• Short task: Swap every "phylum" in the lines below for "division", keeping everything else the same. Leave the pictures out of your answer.

Rows from a dataset
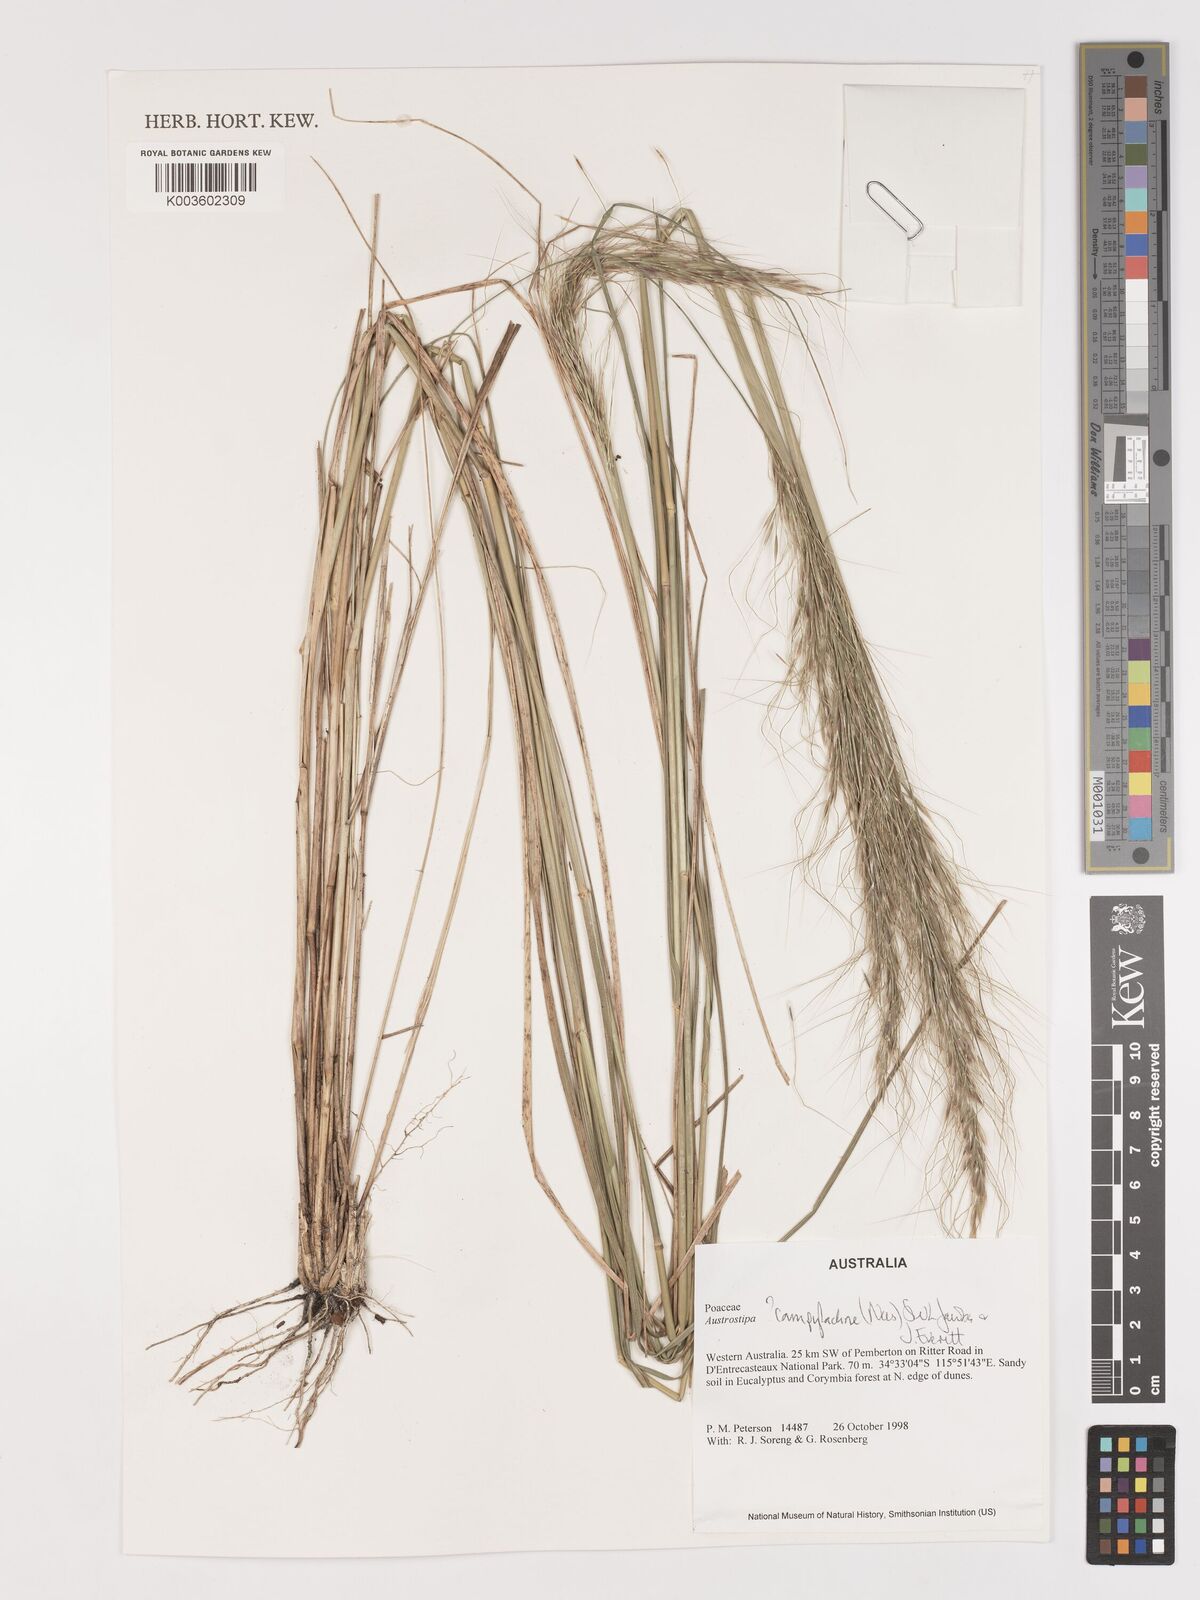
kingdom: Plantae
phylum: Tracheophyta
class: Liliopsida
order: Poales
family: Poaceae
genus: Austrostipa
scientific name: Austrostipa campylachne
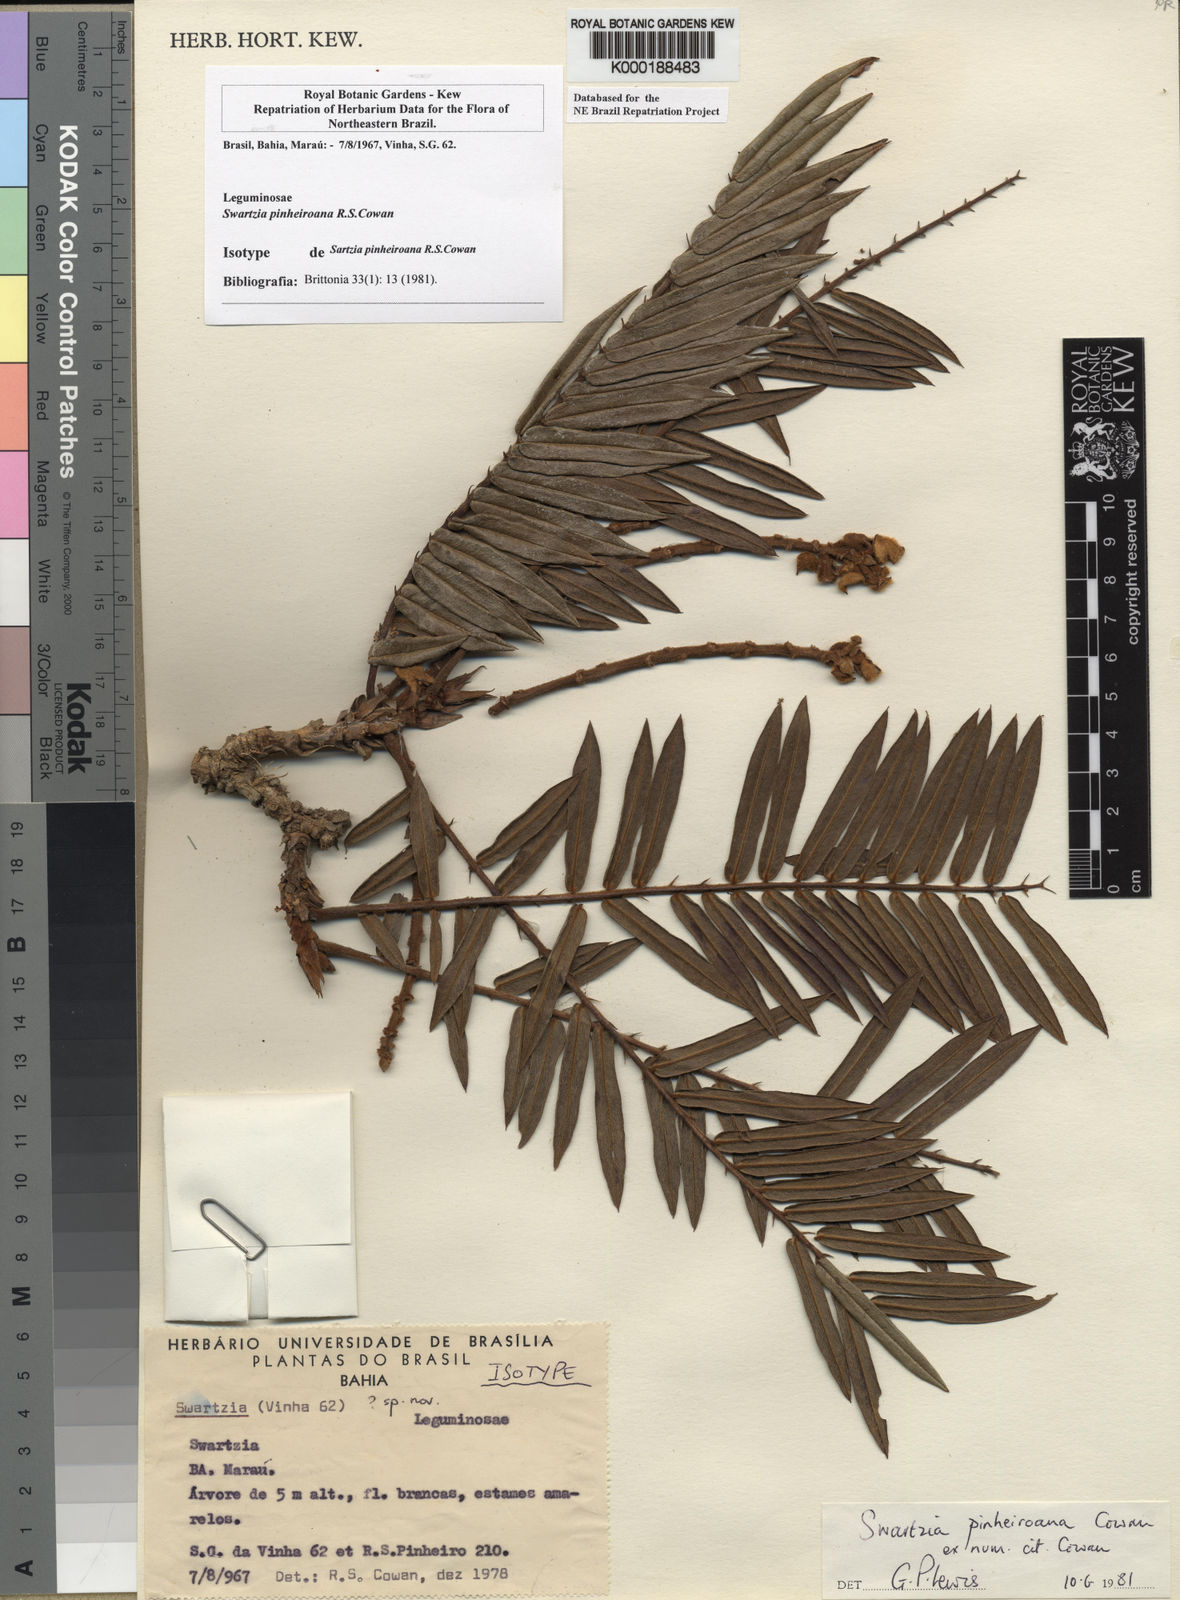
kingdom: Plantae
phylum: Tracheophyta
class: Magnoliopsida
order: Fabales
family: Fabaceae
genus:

• Response to the exercise:
kingdom: Plantae
division: Tracheophyta
class: Liliopsida
order: Poales
family: Poaceae
genus: Austrostipa
scientific name: Austrostipa campylachne
kingdom: Plantae
division: Tracheophyta
class: Magnoliopsida
order: Fabales
family: Fabaceae
genus:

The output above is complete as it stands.